Josef Hader, no papel de Stefan Zweig, no filme Adeus, Europa, dirigido por Maria Schrader
Stefan Zweig e a liberação da alma em tempos de ódio

João Lanari Bo -

“Minha crise interna consiste em que não sou capaz de me identificar com o eu do meu passaporte, o eu do exílio”. Stefan Zweig, o formidável escritor - tema do filme em cartaz no Cine Cultura do Liberty Mall que leva o premonitório título de “Adeus, Europa” - era o autor mais traduzido do mundo quando cometeu, com a mulher Lotte, um duplo suicídio, em Petrópolis, no carnaval de 1942.

Duplo suicídio é um dispositivo corrente na literatura japonesa, e por extensão no cinema.

Mas Zweig era um judeu austríaco, vidente de uma Europa sem fronteiras e guerras.

Como mostrar uma decisão como essa? A câmera estática de Maria Schrader, a diretora do filme, capta os instantes imediatamente posteriores à morte do casal, de um ângulo onde se vê parte de sala, hall interno e varanda ao fundo.

Entram pessoas próximas do casal em Petrópolis, línguas e sotaques variados, negros e brancos. A imagem é fria e distante, mas a tensão subjaz.

São meia dúzia de fragmentos dos últimos anos de Zweig, a maior parte no Brasil, mas também Buenos Aires e Nova York.

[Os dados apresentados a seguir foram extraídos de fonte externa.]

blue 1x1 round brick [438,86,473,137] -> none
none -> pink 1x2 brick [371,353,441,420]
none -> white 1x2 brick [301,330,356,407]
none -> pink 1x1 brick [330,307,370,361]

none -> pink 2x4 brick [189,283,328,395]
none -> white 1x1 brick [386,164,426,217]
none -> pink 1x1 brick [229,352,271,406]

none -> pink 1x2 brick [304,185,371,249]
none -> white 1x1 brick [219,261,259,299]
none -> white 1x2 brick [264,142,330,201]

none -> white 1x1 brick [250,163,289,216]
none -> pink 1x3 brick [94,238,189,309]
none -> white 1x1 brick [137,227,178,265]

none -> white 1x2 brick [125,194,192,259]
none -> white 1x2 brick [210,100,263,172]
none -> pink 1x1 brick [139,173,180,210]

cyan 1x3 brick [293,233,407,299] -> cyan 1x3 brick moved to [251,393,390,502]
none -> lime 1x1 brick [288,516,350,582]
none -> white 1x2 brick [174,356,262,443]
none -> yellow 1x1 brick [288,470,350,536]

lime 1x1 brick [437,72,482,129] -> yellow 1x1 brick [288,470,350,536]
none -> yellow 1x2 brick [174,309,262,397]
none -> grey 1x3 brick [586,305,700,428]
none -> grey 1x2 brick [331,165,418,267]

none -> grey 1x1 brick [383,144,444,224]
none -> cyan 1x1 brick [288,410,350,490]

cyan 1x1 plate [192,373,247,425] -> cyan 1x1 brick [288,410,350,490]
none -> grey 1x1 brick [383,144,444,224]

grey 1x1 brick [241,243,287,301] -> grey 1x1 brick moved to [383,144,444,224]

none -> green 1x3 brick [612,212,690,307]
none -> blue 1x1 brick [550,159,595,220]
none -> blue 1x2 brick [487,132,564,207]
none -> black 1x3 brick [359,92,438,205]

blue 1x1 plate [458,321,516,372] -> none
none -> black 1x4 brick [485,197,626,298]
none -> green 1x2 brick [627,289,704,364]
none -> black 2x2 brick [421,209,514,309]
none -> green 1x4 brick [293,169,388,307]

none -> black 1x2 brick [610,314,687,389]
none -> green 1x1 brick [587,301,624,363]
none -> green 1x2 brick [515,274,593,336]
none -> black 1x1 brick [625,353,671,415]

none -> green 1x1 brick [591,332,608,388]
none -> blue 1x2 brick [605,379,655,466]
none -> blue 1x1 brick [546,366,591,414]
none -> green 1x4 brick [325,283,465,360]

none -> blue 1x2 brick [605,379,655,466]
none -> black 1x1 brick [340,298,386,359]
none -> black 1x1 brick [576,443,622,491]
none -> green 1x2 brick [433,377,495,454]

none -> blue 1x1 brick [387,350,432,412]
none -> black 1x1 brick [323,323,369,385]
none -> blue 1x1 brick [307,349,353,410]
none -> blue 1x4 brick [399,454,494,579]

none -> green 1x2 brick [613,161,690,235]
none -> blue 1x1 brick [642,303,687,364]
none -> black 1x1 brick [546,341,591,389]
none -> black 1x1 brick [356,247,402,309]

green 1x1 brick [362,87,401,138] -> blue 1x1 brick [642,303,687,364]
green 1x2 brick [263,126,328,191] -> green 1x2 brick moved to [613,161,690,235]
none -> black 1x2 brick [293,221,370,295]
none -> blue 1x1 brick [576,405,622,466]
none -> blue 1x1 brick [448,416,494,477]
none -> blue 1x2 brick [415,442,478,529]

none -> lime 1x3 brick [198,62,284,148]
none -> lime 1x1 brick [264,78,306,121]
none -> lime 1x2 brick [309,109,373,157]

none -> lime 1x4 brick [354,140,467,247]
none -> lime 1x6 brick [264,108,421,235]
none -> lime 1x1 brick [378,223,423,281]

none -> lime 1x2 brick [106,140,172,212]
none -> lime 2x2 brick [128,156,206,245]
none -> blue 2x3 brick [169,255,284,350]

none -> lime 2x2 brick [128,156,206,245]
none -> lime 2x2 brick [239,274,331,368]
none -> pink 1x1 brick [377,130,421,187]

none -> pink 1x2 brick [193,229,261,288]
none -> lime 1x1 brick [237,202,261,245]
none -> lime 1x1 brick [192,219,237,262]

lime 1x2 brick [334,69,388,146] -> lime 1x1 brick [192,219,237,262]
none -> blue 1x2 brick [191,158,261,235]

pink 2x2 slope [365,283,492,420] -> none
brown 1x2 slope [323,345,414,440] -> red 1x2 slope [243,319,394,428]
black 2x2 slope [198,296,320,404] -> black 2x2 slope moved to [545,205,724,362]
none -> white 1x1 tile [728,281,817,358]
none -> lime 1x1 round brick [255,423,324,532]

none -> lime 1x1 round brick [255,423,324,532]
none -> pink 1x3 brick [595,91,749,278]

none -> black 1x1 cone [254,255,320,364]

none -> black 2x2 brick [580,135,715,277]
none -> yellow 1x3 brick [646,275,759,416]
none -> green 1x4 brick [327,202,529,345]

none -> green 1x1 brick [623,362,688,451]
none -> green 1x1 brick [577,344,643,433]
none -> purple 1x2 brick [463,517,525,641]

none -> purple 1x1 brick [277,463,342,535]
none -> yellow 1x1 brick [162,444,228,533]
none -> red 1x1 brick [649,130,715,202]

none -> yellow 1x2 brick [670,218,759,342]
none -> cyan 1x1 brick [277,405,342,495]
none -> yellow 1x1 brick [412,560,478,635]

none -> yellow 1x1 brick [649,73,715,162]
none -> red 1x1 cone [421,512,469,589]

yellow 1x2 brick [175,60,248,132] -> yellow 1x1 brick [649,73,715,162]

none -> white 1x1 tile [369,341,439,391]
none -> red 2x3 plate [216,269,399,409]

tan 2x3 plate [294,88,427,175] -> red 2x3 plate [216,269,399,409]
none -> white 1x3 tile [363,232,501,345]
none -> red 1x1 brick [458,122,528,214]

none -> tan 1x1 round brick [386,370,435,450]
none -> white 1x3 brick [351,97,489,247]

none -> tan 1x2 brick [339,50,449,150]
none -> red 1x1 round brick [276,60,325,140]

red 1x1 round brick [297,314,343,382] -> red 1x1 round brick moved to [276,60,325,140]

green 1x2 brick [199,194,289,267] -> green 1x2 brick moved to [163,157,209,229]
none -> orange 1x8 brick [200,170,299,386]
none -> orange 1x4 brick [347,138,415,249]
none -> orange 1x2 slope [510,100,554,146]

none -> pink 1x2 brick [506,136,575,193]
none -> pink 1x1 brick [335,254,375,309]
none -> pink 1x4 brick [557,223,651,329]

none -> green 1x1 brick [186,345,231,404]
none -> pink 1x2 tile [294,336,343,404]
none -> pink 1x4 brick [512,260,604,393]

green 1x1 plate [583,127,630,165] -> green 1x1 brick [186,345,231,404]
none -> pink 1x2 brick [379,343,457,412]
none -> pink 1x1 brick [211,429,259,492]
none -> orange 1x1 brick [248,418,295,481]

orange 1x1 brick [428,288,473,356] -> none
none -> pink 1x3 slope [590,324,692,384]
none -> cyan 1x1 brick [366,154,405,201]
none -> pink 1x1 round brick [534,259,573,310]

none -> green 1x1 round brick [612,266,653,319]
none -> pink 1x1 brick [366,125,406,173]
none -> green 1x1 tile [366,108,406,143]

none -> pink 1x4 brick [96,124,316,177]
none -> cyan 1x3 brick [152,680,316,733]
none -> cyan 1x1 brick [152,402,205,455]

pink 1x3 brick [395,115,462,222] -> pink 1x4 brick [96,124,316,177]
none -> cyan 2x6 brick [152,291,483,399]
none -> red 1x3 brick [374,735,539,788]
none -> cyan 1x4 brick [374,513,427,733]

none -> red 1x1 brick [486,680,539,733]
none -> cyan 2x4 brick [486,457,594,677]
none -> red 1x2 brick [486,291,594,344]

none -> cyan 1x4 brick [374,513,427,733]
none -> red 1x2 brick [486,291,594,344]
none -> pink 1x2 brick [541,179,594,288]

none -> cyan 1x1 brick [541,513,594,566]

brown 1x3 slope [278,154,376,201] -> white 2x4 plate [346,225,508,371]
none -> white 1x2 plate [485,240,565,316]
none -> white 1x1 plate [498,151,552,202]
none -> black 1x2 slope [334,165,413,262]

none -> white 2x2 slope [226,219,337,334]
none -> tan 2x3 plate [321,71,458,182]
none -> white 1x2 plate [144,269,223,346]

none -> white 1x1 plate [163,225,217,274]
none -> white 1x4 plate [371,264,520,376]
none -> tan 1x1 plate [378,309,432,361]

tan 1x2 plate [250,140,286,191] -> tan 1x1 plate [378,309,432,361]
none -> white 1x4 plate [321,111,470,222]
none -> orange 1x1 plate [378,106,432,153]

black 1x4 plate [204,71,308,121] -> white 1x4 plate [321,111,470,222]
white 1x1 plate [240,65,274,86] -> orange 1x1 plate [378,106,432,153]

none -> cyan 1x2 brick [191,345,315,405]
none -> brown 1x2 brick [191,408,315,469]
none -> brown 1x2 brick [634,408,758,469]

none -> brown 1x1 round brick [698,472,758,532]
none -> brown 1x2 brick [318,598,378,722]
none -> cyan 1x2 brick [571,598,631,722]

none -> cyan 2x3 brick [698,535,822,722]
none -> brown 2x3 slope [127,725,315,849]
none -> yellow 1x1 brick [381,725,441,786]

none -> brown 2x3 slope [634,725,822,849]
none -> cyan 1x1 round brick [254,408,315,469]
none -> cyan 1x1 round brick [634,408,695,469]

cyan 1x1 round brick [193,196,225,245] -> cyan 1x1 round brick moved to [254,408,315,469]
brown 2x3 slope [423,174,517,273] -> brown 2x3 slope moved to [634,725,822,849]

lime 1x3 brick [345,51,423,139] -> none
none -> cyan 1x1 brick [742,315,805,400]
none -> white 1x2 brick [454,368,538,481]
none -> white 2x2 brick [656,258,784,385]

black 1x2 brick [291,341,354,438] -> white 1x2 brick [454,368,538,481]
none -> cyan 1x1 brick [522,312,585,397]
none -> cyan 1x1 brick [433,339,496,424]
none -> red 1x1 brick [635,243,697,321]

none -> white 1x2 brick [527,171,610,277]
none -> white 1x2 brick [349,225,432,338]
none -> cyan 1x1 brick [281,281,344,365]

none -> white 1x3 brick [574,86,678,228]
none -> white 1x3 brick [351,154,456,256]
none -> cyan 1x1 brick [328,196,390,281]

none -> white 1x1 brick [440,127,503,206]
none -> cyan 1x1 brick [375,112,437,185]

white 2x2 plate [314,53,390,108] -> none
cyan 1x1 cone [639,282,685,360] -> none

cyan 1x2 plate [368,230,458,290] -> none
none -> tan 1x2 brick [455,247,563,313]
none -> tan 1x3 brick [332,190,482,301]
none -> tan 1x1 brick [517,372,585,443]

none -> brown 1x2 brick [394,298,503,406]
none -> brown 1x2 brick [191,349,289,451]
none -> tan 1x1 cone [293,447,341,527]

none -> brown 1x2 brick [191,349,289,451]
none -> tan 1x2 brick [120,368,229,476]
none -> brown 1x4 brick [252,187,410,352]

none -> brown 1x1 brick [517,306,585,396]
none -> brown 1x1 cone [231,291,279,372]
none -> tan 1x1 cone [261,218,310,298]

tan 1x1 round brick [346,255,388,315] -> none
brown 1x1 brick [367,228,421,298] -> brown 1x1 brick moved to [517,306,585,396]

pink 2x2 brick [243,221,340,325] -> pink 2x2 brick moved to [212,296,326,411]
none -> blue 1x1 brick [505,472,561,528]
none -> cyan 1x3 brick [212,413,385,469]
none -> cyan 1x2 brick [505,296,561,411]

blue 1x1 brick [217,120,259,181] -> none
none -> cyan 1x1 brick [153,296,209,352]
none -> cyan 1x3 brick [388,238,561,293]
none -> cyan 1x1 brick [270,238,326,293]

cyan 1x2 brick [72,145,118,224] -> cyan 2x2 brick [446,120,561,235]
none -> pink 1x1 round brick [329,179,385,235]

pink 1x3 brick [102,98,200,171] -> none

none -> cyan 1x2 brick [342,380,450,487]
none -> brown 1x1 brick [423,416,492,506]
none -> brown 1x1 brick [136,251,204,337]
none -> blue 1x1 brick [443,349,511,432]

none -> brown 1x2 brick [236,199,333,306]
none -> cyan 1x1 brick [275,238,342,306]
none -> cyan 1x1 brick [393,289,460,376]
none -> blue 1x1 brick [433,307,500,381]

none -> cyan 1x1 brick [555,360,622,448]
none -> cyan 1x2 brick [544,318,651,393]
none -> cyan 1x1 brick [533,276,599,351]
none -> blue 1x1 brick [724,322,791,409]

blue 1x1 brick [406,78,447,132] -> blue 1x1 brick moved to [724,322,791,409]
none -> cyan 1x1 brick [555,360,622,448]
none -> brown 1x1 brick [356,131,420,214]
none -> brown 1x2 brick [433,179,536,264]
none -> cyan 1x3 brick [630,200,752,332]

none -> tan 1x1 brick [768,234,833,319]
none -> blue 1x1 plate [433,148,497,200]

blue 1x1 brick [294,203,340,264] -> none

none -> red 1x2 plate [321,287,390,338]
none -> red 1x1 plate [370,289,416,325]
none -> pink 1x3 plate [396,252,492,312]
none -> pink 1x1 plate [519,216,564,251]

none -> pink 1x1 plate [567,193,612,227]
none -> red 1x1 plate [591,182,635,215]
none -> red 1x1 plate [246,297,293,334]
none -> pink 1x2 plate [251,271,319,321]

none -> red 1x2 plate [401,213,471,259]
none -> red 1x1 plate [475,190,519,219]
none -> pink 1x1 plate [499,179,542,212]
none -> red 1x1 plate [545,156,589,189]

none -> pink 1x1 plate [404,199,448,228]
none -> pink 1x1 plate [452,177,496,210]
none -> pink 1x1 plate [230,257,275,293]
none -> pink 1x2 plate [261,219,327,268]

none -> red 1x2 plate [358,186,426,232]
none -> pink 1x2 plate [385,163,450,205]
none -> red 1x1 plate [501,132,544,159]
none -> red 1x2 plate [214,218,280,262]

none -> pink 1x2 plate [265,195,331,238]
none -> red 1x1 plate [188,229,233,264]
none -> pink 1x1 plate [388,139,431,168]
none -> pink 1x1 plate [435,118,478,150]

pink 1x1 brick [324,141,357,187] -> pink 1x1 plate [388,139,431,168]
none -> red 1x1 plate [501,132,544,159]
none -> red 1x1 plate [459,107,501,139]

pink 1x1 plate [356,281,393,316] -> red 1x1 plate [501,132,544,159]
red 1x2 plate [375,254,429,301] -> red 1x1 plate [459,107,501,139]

Na América apenas uma sequência extraordinária no apartamento da ex-mulher, igualmente foragida. Muito diálogo, reencontros e ansiedade (o ano era 1939).

Na Argentina, um Congresso de escritores que se transforma em ato público contra o emergente nazismo (o ano era 1936).

O fio seco que conduz a narrativa desvia a contenção emocional para o rosto dos protagonistas, os excepcionais Josef Hader, Aenne Schwarz (companheira) e Barbara Sukowa (a ex).

O assombro toma conta de Zweig, quase imperceptível, mesmo para os espectadores contemporâneos que conhecem o fim trágico. Assombro interior, e perplexidade com o que se passava ao redor.

O Brasil foi um alívio nesses anos de tormenta. Em um de seus melhores textos, Zweig dizia de Fouché, o revolucionário de 1789 que virou chefe de polícia de Napoleão e sobreviveu à restauração da monarquia em seu país, a França: “o Ministério, o Senado e a representação popular são maleáveis como cera em sua mão de mestre”.

Stefan Zweig não era maleável e acabou não segurando a onda, na placidez petropolitana.

Tinha 60 anos quando se matou. Thomas Mann, outra estrela literária na oposição a Hitler, achou o ato covarde, um triunfo para os dominadores da Alemanha.

Mas se arrependeu dez anos mais tarde, compreendendo que Zweig "não queria e não podia continuar vivendo no mundo cheio de brados de ódio, barreiras hostis e o medo brutalizante que hoje nos cerca".

Mann escreveu essas linhas em 1955. Hoje os brados parecem se reagrupar na velha Europa, de novo.